Exercise aim —
Produce as output only the lines below starting at the line with "The MEX, BEX" and continuing through the line with "MEX and BEX products selling to PCS/CT-2", each one exactly as written.

Transcribed page contents:
___
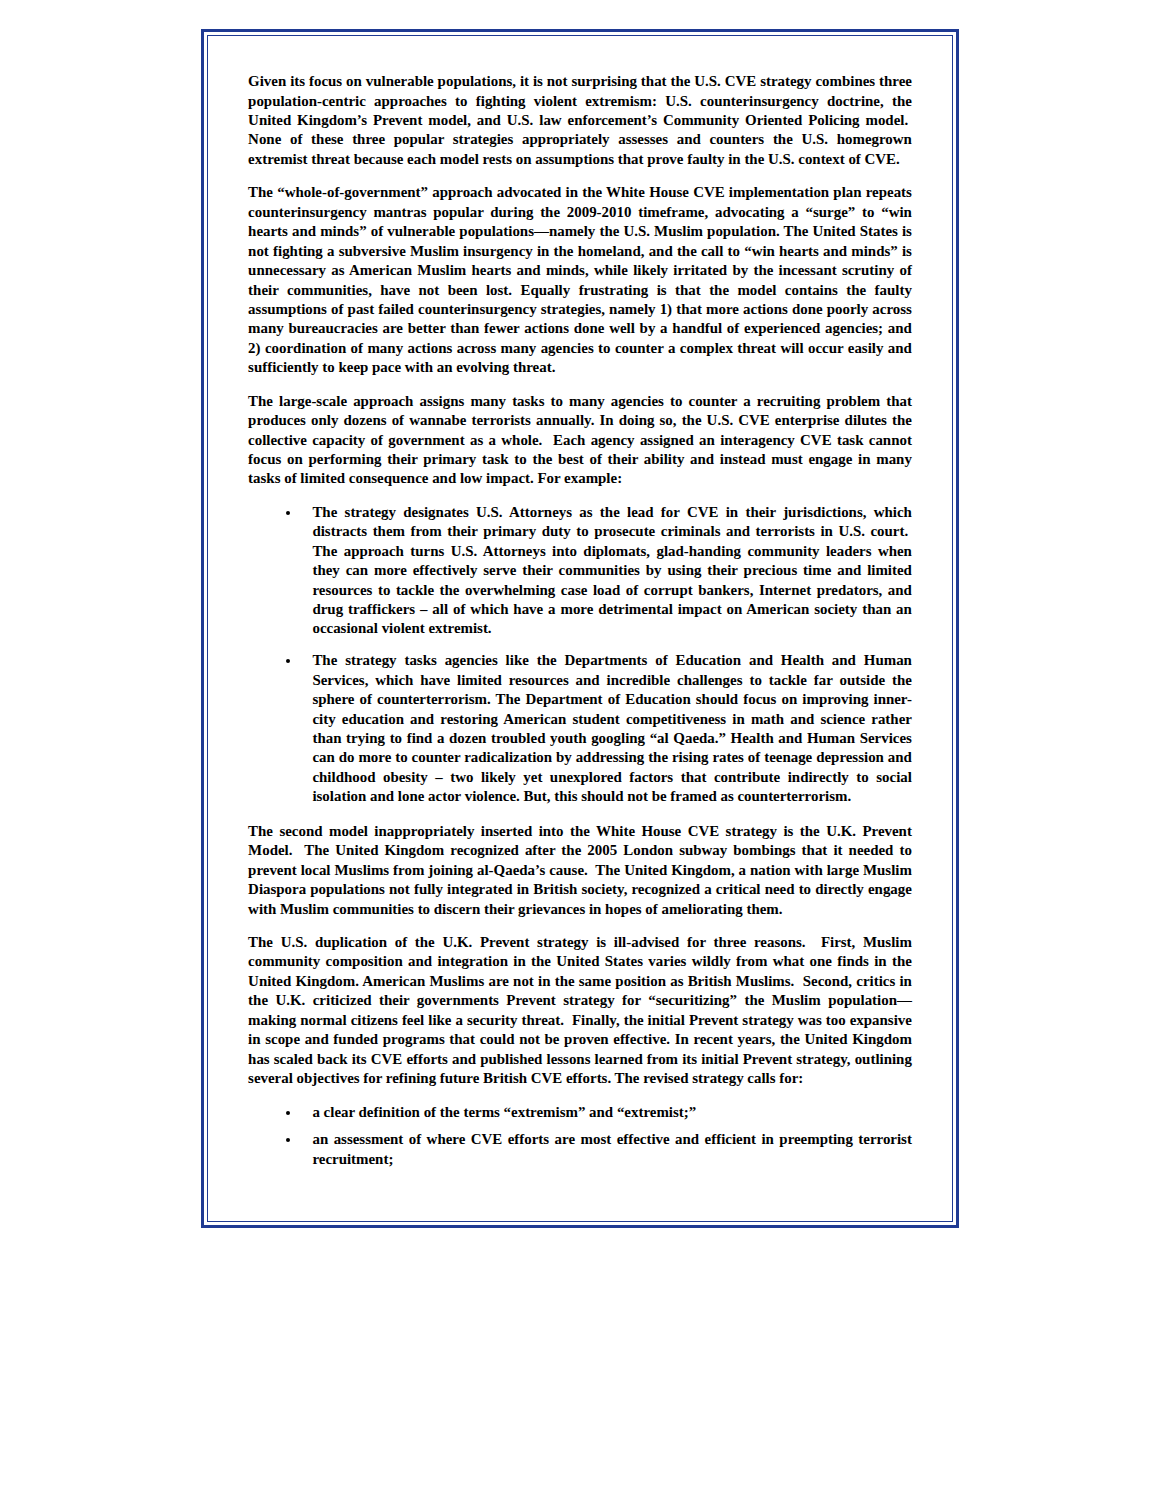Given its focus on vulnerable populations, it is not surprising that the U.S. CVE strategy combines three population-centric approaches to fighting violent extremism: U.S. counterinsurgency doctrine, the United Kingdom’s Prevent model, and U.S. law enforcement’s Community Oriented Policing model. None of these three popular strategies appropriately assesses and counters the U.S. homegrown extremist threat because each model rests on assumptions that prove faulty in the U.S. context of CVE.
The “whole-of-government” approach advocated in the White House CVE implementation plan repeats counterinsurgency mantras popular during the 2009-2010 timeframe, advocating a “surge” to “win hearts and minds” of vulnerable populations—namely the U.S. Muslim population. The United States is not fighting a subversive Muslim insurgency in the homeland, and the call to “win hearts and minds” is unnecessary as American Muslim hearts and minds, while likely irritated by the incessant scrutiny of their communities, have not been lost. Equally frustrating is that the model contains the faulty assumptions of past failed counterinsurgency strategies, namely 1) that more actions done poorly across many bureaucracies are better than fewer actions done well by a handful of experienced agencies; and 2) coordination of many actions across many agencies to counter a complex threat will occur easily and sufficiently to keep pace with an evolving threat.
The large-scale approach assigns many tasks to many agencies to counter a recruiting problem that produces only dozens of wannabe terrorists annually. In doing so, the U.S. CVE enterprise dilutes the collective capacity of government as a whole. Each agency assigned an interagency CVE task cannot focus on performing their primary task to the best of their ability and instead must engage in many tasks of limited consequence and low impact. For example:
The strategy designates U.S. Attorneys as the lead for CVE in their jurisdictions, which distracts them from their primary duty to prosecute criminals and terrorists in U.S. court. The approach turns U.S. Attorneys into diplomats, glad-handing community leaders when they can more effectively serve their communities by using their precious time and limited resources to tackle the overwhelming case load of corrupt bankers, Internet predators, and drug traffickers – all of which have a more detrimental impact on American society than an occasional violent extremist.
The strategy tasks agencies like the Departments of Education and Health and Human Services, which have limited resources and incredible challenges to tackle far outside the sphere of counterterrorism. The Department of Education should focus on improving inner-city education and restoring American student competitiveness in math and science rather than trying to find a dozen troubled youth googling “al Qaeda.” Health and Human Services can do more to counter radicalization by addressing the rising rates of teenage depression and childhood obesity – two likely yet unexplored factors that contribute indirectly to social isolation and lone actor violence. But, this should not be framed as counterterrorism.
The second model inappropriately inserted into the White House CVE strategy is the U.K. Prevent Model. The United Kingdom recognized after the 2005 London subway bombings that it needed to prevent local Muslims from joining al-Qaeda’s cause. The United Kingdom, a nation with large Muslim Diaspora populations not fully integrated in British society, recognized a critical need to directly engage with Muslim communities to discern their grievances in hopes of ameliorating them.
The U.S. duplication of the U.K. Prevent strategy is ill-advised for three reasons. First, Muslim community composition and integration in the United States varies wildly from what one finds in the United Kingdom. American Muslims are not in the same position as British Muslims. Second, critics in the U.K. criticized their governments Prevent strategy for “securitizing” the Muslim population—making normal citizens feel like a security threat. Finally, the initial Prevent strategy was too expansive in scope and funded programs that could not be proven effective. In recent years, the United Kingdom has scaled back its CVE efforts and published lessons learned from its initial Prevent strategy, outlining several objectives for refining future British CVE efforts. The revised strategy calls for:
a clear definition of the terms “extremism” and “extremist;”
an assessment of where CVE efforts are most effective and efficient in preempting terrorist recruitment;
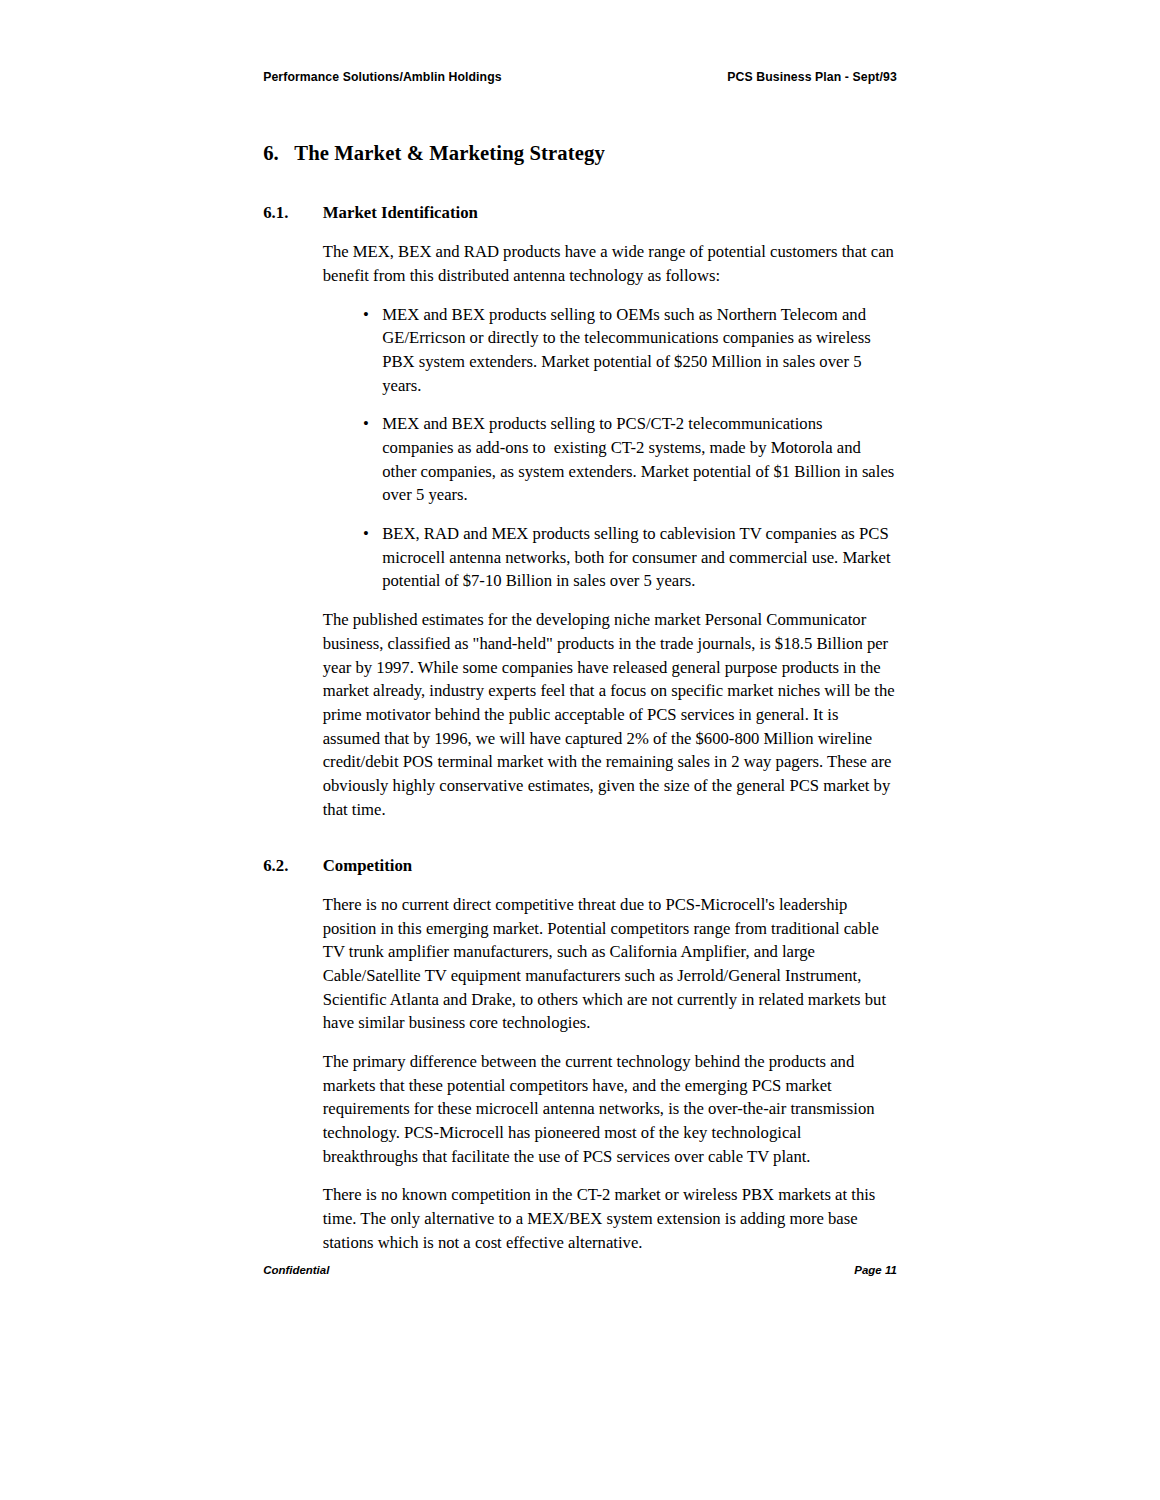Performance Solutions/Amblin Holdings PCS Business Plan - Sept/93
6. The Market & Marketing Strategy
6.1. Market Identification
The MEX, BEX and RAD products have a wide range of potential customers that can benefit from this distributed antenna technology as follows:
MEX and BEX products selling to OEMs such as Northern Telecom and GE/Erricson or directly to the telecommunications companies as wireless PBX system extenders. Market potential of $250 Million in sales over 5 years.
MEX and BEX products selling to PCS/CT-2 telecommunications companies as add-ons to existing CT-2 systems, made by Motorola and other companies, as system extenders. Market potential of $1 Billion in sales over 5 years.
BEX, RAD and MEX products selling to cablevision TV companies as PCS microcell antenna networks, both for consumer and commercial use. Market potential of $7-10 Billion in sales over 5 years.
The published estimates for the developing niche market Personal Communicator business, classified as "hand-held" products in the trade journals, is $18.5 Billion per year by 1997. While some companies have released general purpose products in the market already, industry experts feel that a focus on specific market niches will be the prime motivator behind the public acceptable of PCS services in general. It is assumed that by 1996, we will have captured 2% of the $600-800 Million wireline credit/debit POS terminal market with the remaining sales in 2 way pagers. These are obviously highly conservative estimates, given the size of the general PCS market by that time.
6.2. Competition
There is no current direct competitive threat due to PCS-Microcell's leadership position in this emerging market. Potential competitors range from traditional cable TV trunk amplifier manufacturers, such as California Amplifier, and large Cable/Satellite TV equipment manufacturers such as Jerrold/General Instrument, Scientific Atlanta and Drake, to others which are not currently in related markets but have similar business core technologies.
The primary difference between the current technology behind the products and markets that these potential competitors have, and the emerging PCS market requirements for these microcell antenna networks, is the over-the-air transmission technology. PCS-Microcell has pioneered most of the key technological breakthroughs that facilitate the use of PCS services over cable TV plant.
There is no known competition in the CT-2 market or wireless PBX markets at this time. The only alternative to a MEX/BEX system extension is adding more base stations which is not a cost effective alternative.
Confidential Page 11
___
Solved problem —
The MEX, BEX and RAD products have a wide range of potential customers that can benefit from this distributed antenna technology as follows:
MEX and BEX products selling to OEMs such as Northern Telecom and GE/Erricson or directly to the telecommunications companies as wireless PBX system extenders. Market potential of $250 Million in sales over 5 years.
MEX and BEX products selling to PCS/CT-2 telecommunications companies as add-ons to existing CT-2 systems, made by Motorola and other companies, as system extenders. Market potential of $1 Billion in sales over 5 years.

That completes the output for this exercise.